When KP got into the family vehicle, the lawsuit said her mother saw the injury and was “shocked.” The girl was taken to the emergency room.
Doctors at the hospital commented on the severity of the injury and then notified police, the lawsuit alleges. A crime scene unit took photos for an investigation.
Blanco County Sheriff’s Office Capt. Ben Ablon told The Daily Beast that he has begun interviews, obtained initial police reports and requested hospital records in the case. Ablon said he’ll interview every person who was on the trip, including students and chaperones.
“We are still actively working this case,” he said. “It’s going to take a while.”
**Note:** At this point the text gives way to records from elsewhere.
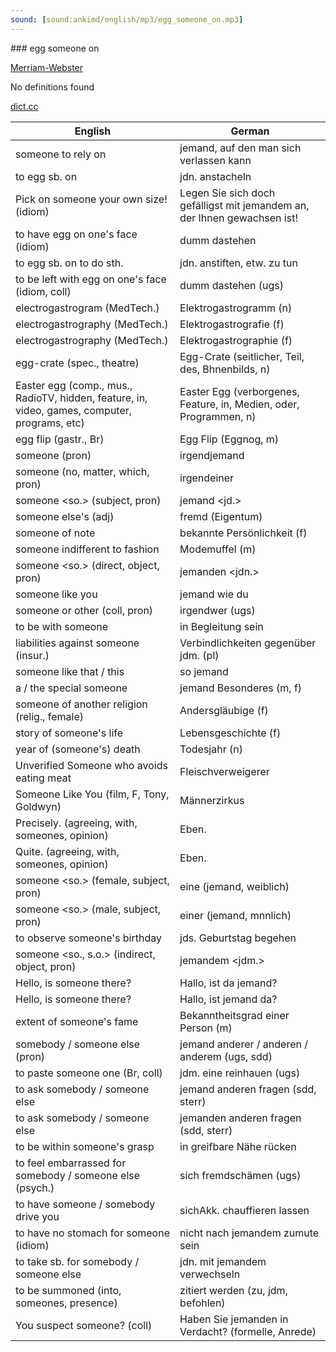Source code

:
 ```yaml
---
sound: [sound:ankimd/english/mp3/egg_someone_on.mp3]
---
```


\### egg someone on

[Merriam-Webster](https://www.merriam-webster.com/dictionary/egg+someone+on)

No definitions found

[dict.cc](https://www.dict.cc/egg+someone+on)

| English        | German       |
| -------------- | ------------ |
| someone to rely on | jemand, auf den man sich verlassen kann |
| to egg sb. on | jdn. anstacheln |
| Pick on someone your own size! (idiom) | Legen Sie sich doch gefälligst mit jemandem an, der Ihnen gewachsen ist! |
| to have egg on one's face (idiom) | dumm dastehen |
| to egg sb. on to do sth. | jdn. anstiften, etw. zu tun |
| to be left with egg on one's face (idiom, coll) | dumm dastehen (ugs) |
| electrogastrogram <EGG> (MedTech.) | Elektrogastrogramm <EGG> (n) |
| electrogastrography <EGG> (MedTech.) | Elektrogastrografie <EGG> (f) |
| electrogastrography <EGG> (MedTech.) | Elektrogastrographie <EGG> (f) |
| egg-crate (spec., theatre) | Egg-Crate (seitlicher, Teil, des, Bhnenbilds, n) |
| Easter egg (comp., mus., RadioTV, hidden, feature, in, video, games, computer, programs, etc) | Easter Egg (verborgenes, Feature, in, Medien, oder, Programmen, n) |
| egg flip (gastr., Br) | Egg Flip (Eggnog, m) |
| someone (pron) | irgendjemand |
| someone (no, matter, which, pron) | irgendeiner |
| someone <so.> (subject, pron) | jemand <jd.> |
| someone else's (adj) | fremd (Eigentum) |
| someone of note | bekannte Persönlichkeit (f) |
| someone indifferent to fashion | Modemuffel (m) |
| someone <so.> (direct, object, pron) | jemanden <jdn.> |
| someone like you | jemand wie du |
| someone or other (coll, pron) | irgendwer (ugs) |
| to be with someone | in Begleitung sein |
| liabilities against someone (insur.) | Verbindlichkeiten gegenüber jdm. (pl) |
| someone like that / this | so jemand |
| a / the special someone | jemand Besonderes (m, f) |
| someone of another religion (relig., female) | Andersgläubige (f) |
| story of someone's life | Lebensgeschichte (f) |
| year of (someone's) death | Todesjahr (n) |
| Unverified Someone who avoids eating meat | Fleischverweigerer |
| Someone Like You (film, F, Tony, Goldwyn) | Männerzirkus |
| Precisely. (agreeing, with, someones, opinion) | Eben. |
| Quite. (agreeing, with, someones, opinion) | Eben. |
| someone <so.> (female, subject, pron) | eine (jemand, weiblich) |
| someone <so.> (male, subject, pron) | einer (jemand, mnnlich) |
| to observe someone's birthday | jds. Geburtstag begehen |
| someone <so., s.o.> (indirect, object, pron) | jemandem <jdm.> |
| Hello, is someone there? | Hallo, ist da jemand? |
| Hello, is someone there? | Hallo, ist jemand da? |
| extent of someone's fame | Bekanntheitsgrad einer Person (m) |
| somebody / someone else (pron) | jemand anderer / anderen / anderem (ugs, sdd) |
| to paste someone one (Br, coll) | jdm. eine reinhauen (ugs) |
| to ask somebody / someone else | jemand anderen fragen (sdd, sterr) |
| to ask somebody / someone else | jemanden anderen fragen (sdd, sterr) |
| to be within someone's grasp | in greifbare Nähe rücken |
| to feel embarrassed for somebody / someone else (psych.) | sich fremdschämen (ugs) |
| to have someone / somebody drive you | sichAkk. chauffieren lassen |
| to have no stomach for someone (idiom) | nicht nach jemandem zumute sein |
| to take sb. for somebody / someone else | jdn. mit jemandem verwechseln |
| to be summoned (into, someones, presence) | zitiert werden (zu, jdm, befohlen) |
| You suspect someone? (coll) | Haben Sie jemanden in Verdacht? (formelle, Anrede) |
Ablon has also requested the help of a pediatrician with a specialty in child abuse injuries to review the evidence and scans that were taken during KP’s hospital visit.
KP, then 12, was immediately removed from the school, said attorney Mark “TJ” Jones, who works at McCathern’s firm. She’s now receiving treatment and counseling for the injuries she sustained, he said.
Deaconson said the school has also evaluated its parental notification protocol and “is making changes to insure parents are notified of any injuries on field trips in the future.”